▶ _TASK DIRECTIONS_
Reproduce the records word for word, starting at the line containing "Q: How's the flooring there?" and ending with the last of the records, both included. Leave the pictures out of your copy.
--- MATERIAL PROVIDED Enclosed Below ---
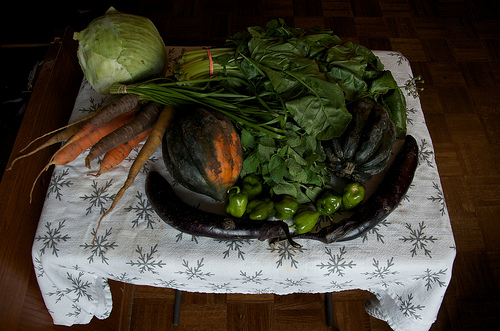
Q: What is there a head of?
A: Cabbage.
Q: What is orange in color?
A: Carrots.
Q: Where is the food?
A: On a table.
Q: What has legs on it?
A: The tray.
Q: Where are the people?
A: No people visible.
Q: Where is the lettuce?
A: Next to carrots.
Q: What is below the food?
A: Tablecloth.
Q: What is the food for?
A: Eating.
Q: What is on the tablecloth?
A: A design.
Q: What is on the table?
A: Vegetables.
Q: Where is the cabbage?
A: Beside the turnips.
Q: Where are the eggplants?
A: Beside the peppers.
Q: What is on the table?
A: A tablecloth.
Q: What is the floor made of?
A: Wood.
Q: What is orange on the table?
A: Carrots.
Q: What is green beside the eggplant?
A: Peppers.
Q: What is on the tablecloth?
A: Snowflakes.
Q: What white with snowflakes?
A: Tablecloth.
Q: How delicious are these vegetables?
A: In the present state, not very.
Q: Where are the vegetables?
A: On a plate.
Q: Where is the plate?
A: On a tablecloth.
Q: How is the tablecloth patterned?
A: With snowflakes.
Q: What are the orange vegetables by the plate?
A: Carrots.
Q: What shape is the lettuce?
A: Round.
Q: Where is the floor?
A: Under the table.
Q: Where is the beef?
A: Not in this picture.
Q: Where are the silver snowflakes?
A: On the tablecloth.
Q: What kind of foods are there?
A: Veggies.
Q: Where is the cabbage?
A: Upper left.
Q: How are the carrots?
A: Dirty.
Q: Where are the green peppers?
A: Front.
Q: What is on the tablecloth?
A: Snowflakes.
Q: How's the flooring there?
A: Wood.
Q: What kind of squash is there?
A: Acorn squash.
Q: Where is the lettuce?
A: Upper right.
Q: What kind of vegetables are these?
A: Green and leafy vegetables.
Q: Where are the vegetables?
A: On a table.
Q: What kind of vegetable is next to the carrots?
A: Green leafy vegetable.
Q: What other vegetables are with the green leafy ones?
A: Carrots, cabbage, eggplant, peppers and squash.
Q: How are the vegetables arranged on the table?
A: In a pile.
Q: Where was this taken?
A: In a kitchen.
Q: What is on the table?
A: Vegetables.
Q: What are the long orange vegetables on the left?
A: Carrots.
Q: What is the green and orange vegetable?
A: Squash.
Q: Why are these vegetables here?
A: They were just collected.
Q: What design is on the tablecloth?
A: Snowflakes.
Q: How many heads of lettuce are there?
A: One.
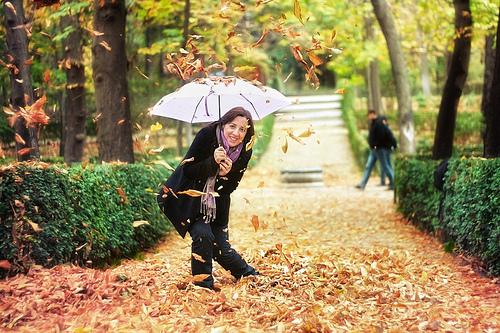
--- End of Enclosed MATERIAL PROVIDED ---
▶ _RESPONSE AREA_
Q: How's the flooring there?
A: Wood.
Q: What kind of squash is there?
A: Acorn squash.
Q: Where is the lettuce?
A: Upper right.
Q: What kind of vegetables are these?
A: Green and leafy vegetables.
Q: Where are the vegetables?
A: On a table.
Q: What kind of vegetable is next to the carrots?
A: Green leafy vegetable.
Q: What other vegetables are with the green leafy ones?
A: Carrots, cabbage, eggplant, peppers and squash.
Q: How are the vegetables arranged on the table?
A: In a pile.
Q: Where was this taken?
A: In a kitchen.
Q: What is on the table?
A: Vegetables.
Q: What are the long orange vegetables on the left?
A: Carrots.
Q: What is the green and orange vegetable?
A: Squash.
Q: Why are these vegetables here?
A: They were just collected.
Q: What design is on the tablecloth?
A: Snowflakes.
Q: How many heads of lettuce are there?
A: One.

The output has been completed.